In the records below, find each line containing the word "новых" and copy it.

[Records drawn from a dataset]

........

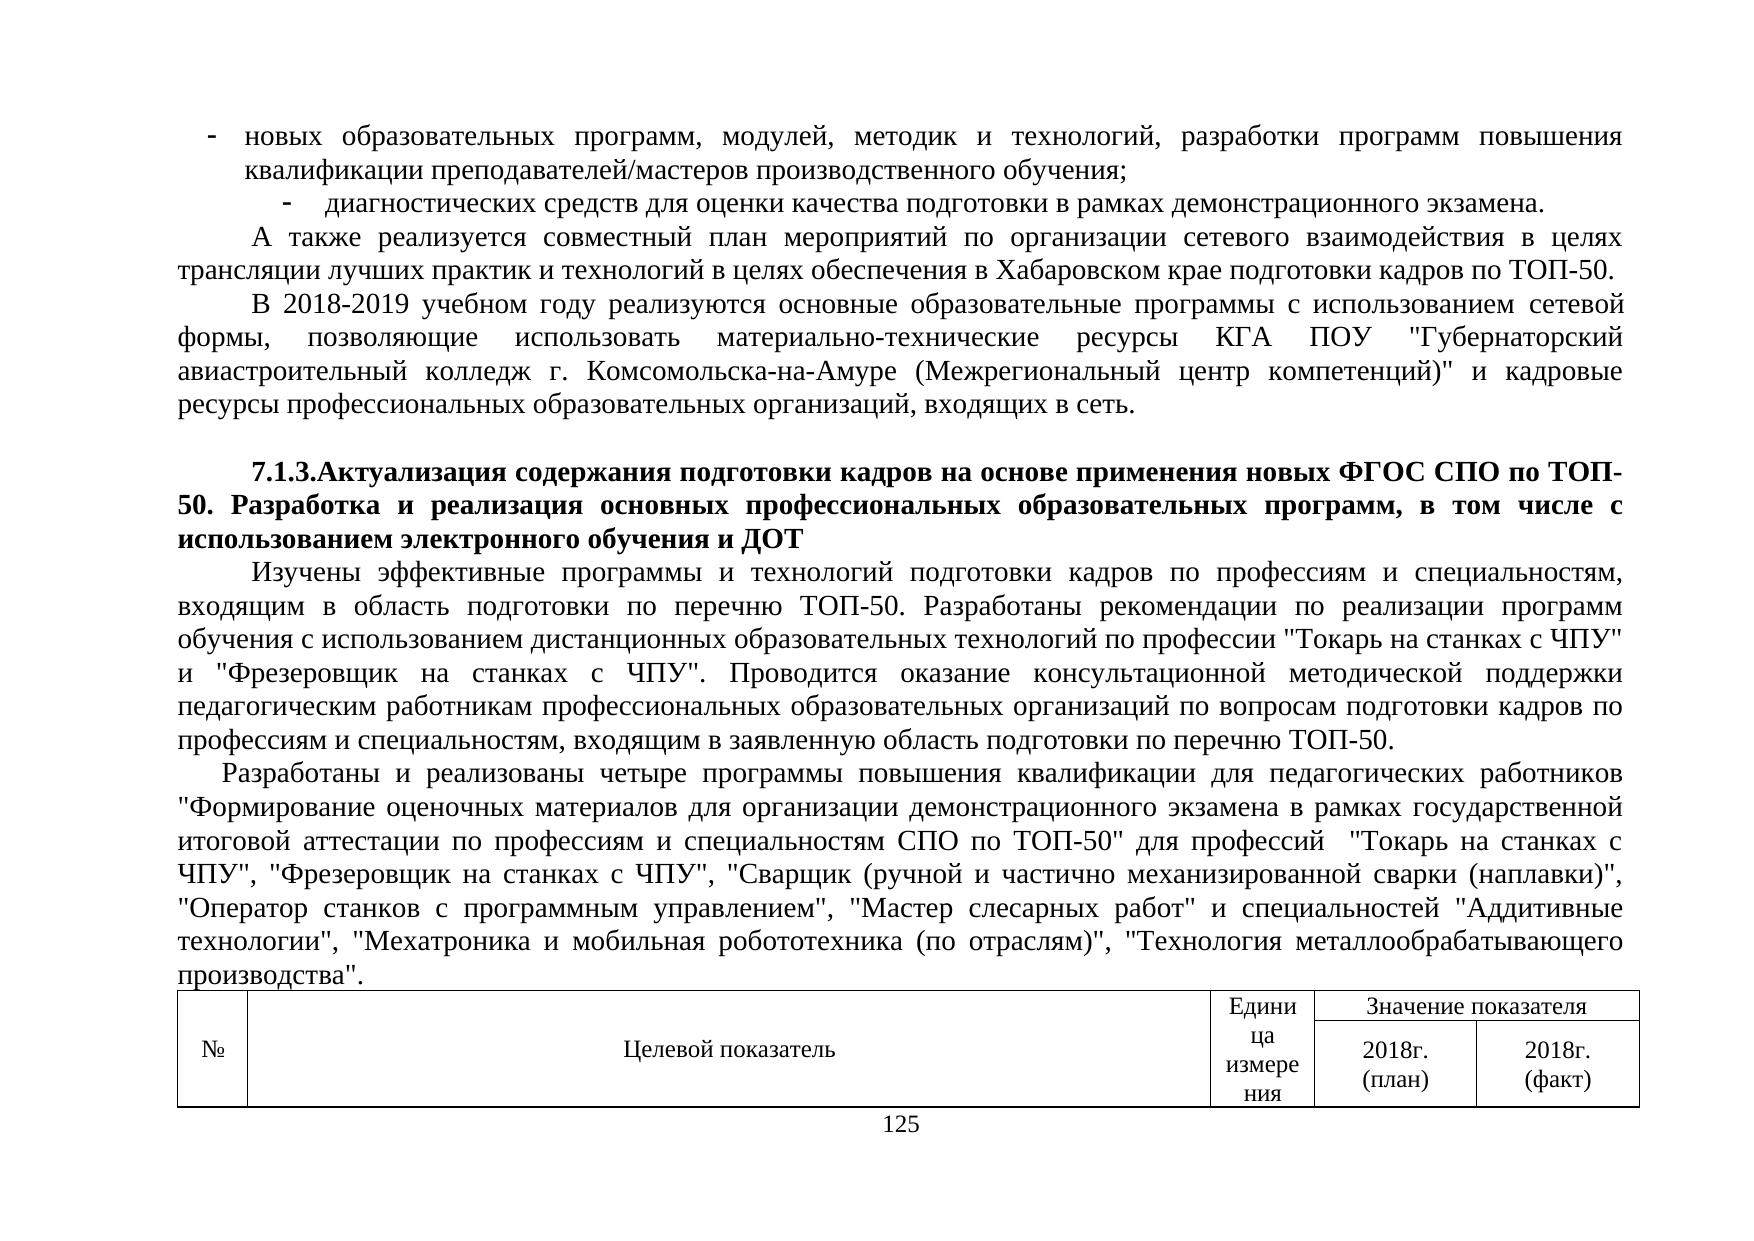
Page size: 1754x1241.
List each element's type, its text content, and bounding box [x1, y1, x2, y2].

text Разработаны и реализованы четыре программы повышения квалификации для педагогических работников "Формирование оценочных материалов для организации демонстрационного экзамена в рамках государственной итоговой аттестации по профессиям и специальностям СПО по ТОП-50" для профессий "Токарь на станках с ЧПУ", "Фрезеровщик на станках с ЧПУ", "Сварщик (ручной и частично механизированной сварки (наплавки)", "Оператор станков с программным управлением", "Мастер слесарных работ" и специальностей "Аддитивные технологии", "Мехатроника и мобильная робототехника (по отраслям)", "Технология металлообрабатывающего производства". [177, 756, 1624, 990]
text В 2018-2019 учебном году реализуются основные образовательные программы с использованием сетевой формы, позволяющие использовать материально-технические ресурсы КГА ПОУ "Губернаторский авиастроительный колледж г. Комсомольска-на-Амуре (Межрегиональный центр компетенций)" и кадровые ресурсы профессиональных образовательных организаций, входящих в сеть. [177, 286, 1624, 420]
text 7.1.3.Актуализация содержания подготовки кадров на основе применения новых ФГОС СПО по ТОП-50. Разработка и реализация основных профессиональных образовательных программ, в том числе с использованием электронного обучения и ДОТ [177, 454, 1624, 554]
list А также реализуется совместный план мероприятий по организации сетевого взаимодействия в целях трансляции лучших практик и технологий в целях обеспечения в Хабаровском крае подготовки кадров по ТОП-50. [177, 219, 1624, 286]
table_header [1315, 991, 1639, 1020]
list диагностических средств для оценки качества подготовки в рамках демонстрационного экзамена. [252, 185, 1624, 219]
list новых образовательных программ, модулей, методик и технологий, разработки программ повышения квалификации преподавателей/мастеров производственного обучения; [207, 118, 1624, 185]
text Изучены эффективные программы и технологий подготовки кадров по профессиям и специальностям, входящим в область подготовки по перечню ТОП-50. Разработаны рекомендации по реализации программ обучения с использованием дистанционных образовательных технологий по профессии "Токарь на станках с ЧПУ" и "Фрезеровщик на станках с ЧПУ". Проводится оказание консультационной методической поддержки педагогическим работникам профессиональных образовательных организаций по вопросам подготовки кадров по профессиям и специальностям, входящим в заявленную область подготовки по перечню ТОП-50. [177, 554, 1624, 756]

........

§ EXERCISE SOLUTION
text 7.1.3.Актуализация содержания подготовки кадров на основе применения новых ФГОС СПО по ТОП-50. Разработка и реализация основных профессиональных образовательных программ, в том числе с использованием электронного обучения и ДОТ [177, 454, 1624, 554]
list новых образовательных программ, модулей, методик и технологий, разработки программ повышения квалификации преподавателей/мастеров производственного обучения; [207, 118, 1624, 185]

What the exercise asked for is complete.